MUSICAL GLASSES The thinner the glasses, the more beautiful the note (for example, crystal). The more the glass is filled, the deeper the tone. The glasses can be hit with a cover, a stick covered with felt or cork, or simply tapped with the fingernails.
• Place eight glasses side by side in such a way that one can arrange an octave: do, re, mi, fa, so, la, ti, do. The lowest note will come from the glass furthest left (like with the piano).
• Put the water in the first glass and take out or add to it until you have the “do”; do the same with each glass in the scale.
• If you don’t have a musical ear, get help from a flute.
Note: One can color the liquid with vegetable dye in order to memorize, visually, the notes each represents. The evaporation of the water will force us to fill up the glasses: to the guitarist who has difficulty with this order, think about the singer or actor who is constantly adjusting their voices!
CASTANETS Open a nut carefully so you don’t break it; empty it; pierce each side with a hole at the narrowest end; unite them together with twine where you can introduce it with the fingers; place it in your hands and open it and close it.
THE TRIANGLE Hang an iron horseshoe and tap it with a nail.

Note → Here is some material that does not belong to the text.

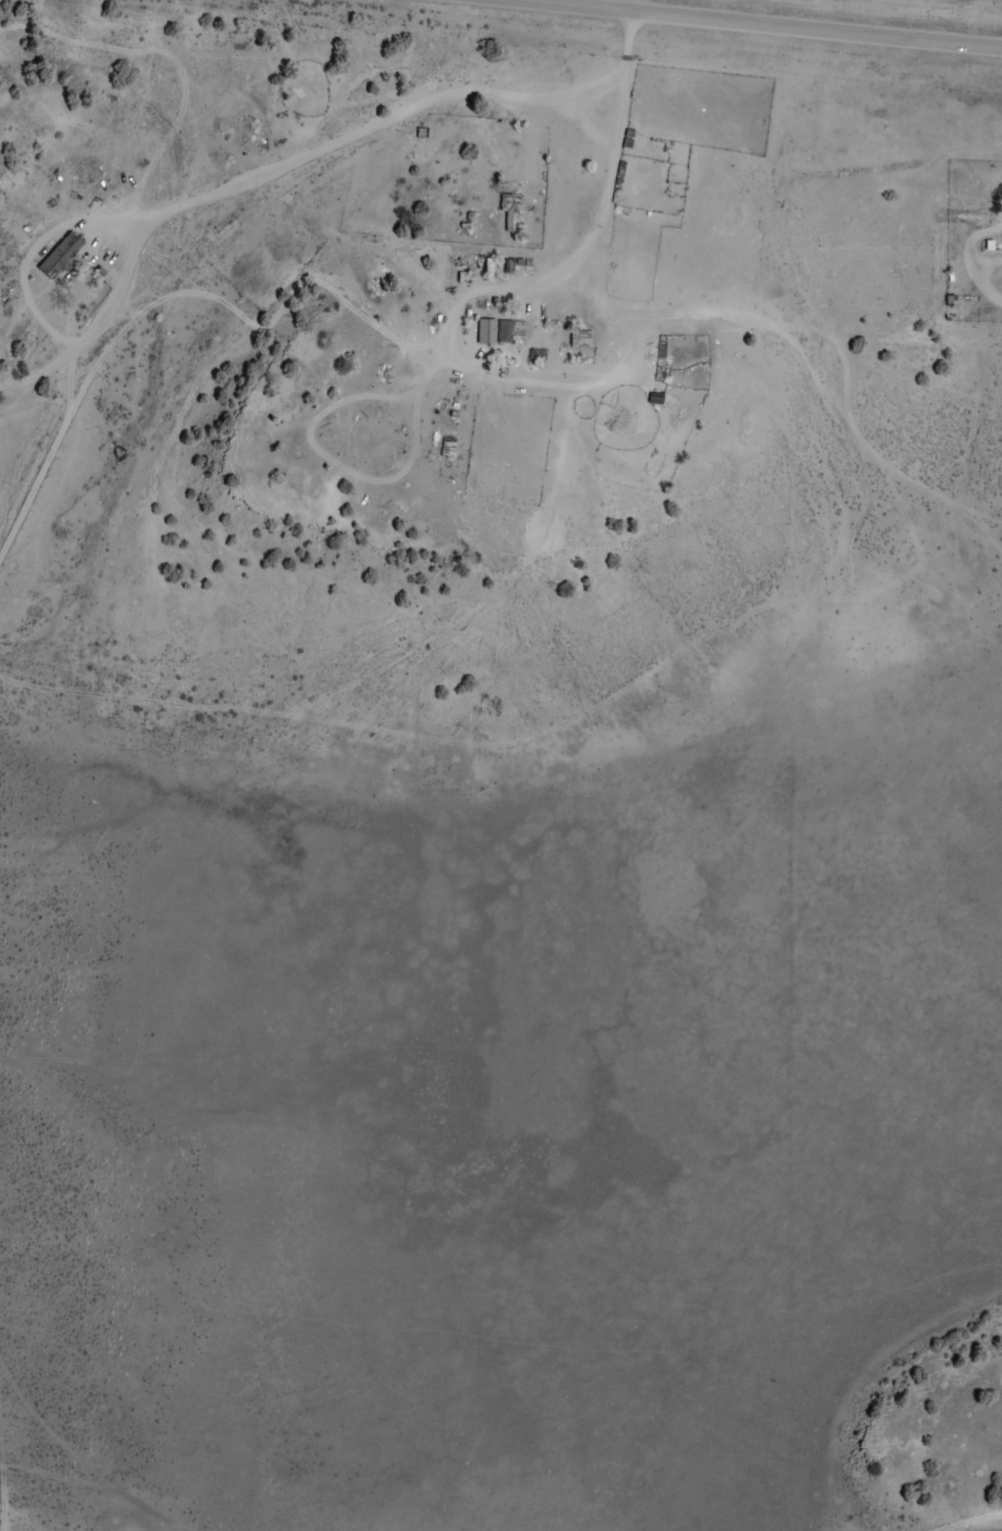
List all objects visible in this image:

CYMBALS Rub two pot covers one against the other: the thicker ones sound best, while the aluminum gives too thin a sound. One can also hit them with a mallet wrapped in cloth.
INDIAN SHAKERS Take two empty tins (smaller are better for the hands); fill one with raw wheat or rice; put paper clips or nails in the other; unite the two with tape; tap or shake it.

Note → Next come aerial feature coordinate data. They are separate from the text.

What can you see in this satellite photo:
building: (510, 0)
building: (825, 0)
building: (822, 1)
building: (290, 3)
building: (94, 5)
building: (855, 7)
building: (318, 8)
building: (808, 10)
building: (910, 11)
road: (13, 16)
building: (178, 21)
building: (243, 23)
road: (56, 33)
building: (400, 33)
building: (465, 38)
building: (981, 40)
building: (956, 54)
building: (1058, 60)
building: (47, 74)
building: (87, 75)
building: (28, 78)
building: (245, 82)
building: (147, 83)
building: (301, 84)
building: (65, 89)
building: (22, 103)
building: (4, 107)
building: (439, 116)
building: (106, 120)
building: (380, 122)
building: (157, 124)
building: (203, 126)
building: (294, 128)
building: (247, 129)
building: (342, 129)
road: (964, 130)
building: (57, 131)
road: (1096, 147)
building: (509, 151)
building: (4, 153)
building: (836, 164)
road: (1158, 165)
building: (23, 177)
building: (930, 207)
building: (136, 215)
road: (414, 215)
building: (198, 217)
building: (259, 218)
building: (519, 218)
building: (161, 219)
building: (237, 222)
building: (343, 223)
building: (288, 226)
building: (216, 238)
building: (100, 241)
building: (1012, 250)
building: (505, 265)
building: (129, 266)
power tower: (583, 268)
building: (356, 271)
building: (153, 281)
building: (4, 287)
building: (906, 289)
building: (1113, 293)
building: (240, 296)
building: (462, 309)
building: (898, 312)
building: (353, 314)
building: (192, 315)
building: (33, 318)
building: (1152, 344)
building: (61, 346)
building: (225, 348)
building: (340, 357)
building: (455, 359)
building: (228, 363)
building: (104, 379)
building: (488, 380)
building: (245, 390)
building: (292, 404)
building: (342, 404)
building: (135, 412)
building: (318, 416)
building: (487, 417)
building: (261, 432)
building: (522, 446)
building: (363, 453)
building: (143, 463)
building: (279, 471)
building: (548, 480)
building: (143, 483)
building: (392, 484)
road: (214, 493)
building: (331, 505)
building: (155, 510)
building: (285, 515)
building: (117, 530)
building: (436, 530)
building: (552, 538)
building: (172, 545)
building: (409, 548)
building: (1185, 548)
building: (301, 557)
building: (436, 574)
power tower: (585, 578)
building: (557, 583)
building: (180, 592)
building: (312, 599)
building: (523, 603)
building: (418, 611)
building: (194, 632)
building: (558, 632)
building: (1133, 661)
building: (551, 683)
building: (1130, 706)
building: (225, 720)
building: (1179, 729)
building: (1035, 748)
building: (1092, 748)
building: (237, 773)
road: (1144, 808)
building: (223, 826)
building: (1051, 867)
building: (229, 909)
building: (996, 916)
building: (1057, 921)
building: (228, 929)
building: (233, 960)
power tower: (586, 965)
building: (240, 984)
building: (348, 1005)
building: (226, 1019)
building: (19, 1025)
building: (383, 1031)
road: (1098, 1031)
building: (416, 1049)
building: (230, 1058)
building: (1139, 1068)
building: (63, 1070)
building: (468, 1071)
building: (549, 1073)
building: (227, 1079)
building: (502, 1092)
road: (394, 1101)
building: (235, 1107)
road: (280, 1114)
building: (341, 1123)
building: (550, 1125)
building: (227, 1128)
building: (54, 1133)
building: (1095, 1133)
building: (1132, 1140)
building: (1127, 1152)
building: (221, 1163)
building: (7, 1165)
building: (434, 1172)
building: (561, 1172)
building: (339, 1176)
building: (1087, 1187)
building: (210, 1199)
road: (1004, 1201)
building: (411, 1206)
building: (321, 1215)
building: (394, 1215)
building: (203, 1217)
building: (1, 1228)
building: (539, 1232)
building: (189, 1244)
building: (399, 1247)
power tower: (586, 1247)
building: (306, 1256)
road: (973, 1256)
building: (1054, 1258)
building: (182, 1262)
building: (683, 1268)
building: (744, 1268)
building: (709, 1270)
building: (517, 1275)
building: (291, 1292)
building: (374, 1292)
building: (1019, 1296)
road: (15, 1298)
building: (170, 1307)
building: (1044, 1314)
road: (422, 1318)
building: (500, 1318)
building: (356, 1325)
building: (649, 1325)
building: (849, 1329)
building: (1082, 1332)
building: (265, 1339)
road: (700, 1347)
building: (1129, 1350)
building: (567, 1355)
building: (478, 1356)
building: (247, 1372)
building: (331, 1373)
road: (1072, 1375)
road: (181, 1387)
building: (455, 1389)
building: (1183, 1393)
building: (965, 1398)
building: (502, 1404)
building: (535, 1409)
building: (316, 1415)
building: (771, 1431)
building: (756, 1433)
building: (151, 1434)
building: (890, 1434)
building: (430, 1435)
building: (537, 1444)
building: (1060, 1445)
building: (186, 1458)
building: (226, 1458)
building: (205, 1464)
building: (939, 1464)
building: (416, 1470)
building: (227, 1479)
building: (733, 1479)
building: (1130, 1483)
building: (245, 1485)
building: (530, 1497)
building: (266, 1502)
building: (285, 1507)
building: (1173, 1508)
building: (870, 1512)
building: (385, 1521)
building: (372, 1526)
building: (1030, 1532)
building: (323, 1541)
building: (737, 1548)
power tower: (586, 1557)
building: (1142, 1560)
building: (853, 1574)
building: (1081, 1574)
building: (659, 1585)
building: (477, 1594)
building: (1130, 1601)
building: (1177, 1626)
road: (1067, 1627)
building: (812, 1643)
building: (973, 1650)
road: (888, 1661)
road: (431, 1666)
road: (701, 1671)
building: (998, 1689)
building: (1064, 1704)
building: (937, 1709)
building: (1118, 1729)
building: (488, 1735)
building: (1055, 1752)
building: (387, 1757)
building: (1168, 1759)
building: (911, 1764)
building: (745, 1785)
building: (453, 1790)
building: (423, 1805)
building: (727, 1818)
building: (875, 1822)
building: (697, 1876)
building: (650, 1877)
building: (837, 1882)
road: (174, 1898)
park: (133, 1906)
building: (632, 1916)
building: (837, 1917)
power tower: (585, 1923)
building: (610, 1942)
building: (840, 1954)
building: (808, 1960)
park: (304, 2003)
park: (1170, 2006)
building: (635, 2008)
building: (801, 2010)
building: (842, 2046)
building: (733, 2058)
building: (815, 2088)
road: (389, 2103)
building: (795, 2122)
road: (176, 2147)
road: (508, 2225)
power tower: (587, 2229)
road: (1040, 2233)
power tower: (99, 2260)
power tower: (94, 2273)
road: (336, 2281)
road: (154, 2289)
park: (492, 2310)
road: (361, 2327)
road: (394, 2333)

Note: You can also make a soft flute with a piece of cane or a stalk 31.5 cm long; a harp with wire, shoelaces, and an old cigar box; a drum with whatever container you can stretch skin on with the help of thread …

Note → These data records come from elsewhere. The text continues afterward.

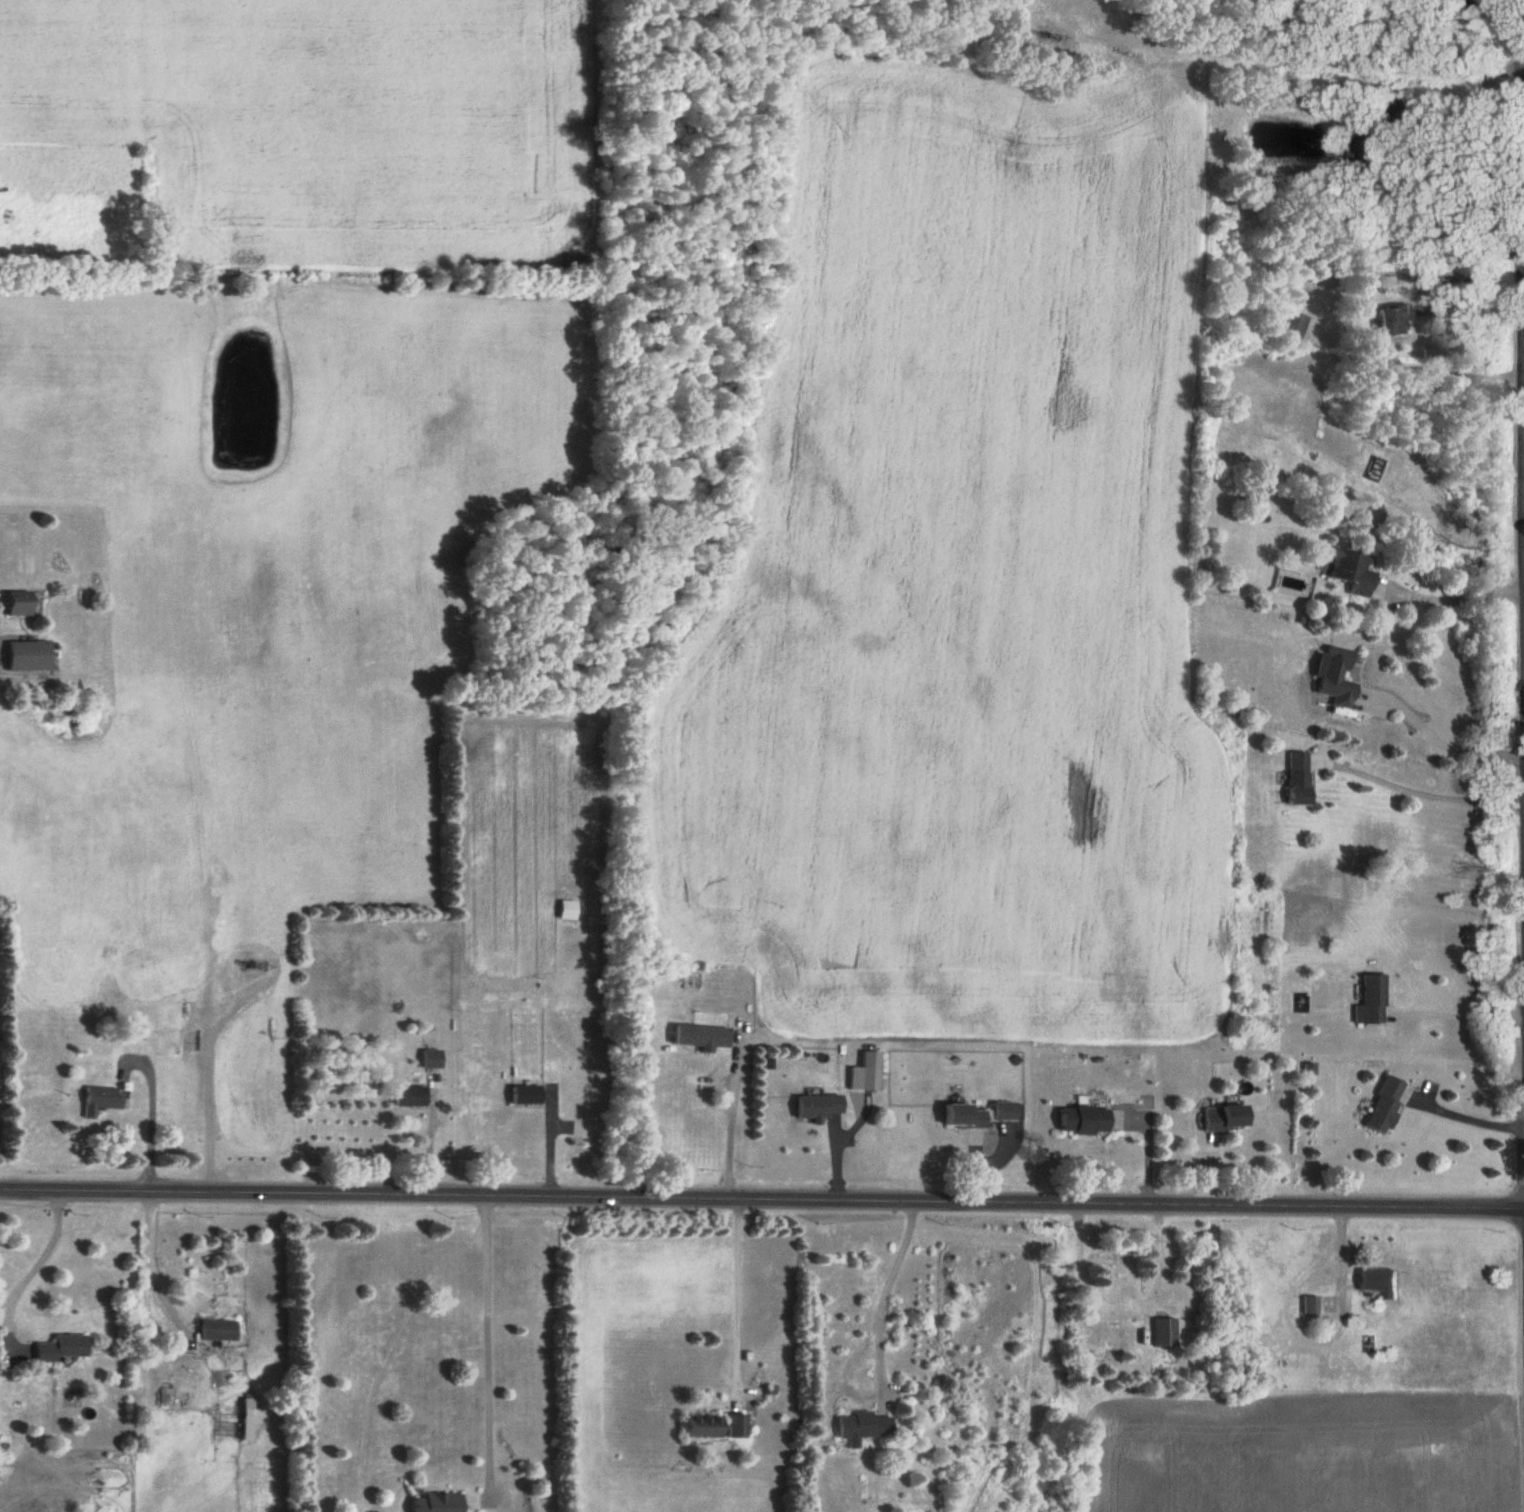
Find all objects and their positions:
building: (1401, 107)
building: (1360, 147)
road: (1472, 288)
building: (1392, 321)
building: (1292, 325)
building: (1348, 571)
road: (1458, 595)
building: (16, 604)
building: (26, 656)
building: (1333, 676)
road: (1440, 739)
building: (1298, 778)
road: (1420, 792)
building: (568, 910)
building: (1373, 999)
road: (1459, 1014)
building: (191, 1025)
building: (701, 1036)
building: (430, 1059)
building: (525, 1094)
building: (408, 1096)
road: (211, 1099)
building: (97, 1100)
road: (734, 1105)
building: (1385, 1105)
building: (818, 1106)
road: (152, 1108)
building: (1006, 1111)
building: (965, 1116)
building: (1225, 1118)
building: (1084, 1119)
road: (432, 1133)
road: (552, 1135)
road: (764, 1166)
road: (761, 1182)
road: (1523, 1200)
road: (150, 1246)
building: (1109, 1258)
road: (42, 1261)
building: (1377, 1279)
road: (883, 1289)
road: (740, 1292)
building: (1313, 1304)
building: (217, 1329)
building: (1164, 1331)
road: (488, 1339)
building: (61, 1348)
building: (249, 1403)
building: (703, 1425)
building: (738, 1425)
building: (247, 1427)
building: (859, 1427)
building: (438, 1502)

The sun reflected by the white surface of a field of snow or a lake or even a white page from a book can tire out your sight or even blind you. You can make a simple pair of sunglasses with bark from a birch tree giving the appropriate shape and hold it in place with wire.
Make a mixture of vegetable oil (preferably linseed), vinegar, treacle (the syrupy residue of the crystallization of sugar) in one-third portions. To obtain the black color, add the smolder collected from the top of an oil lamp, lit (without the glass) by means of an inverted funnel.
Note: This chapter is obviously incomplete and related material could be the subject of several strong volumes. It is only indicative of all the possibilities offered by our imagination and dexterity.
In case of need, man knows how to be inventive and creative. A multitude of objects can be born of the spirit, primarily out of need, but also, sadly, for other reasons that are harmful to nature’s balance and the dignity of the human species.
It is up to each person to enlarge this mini-catalogue of “personal” finds.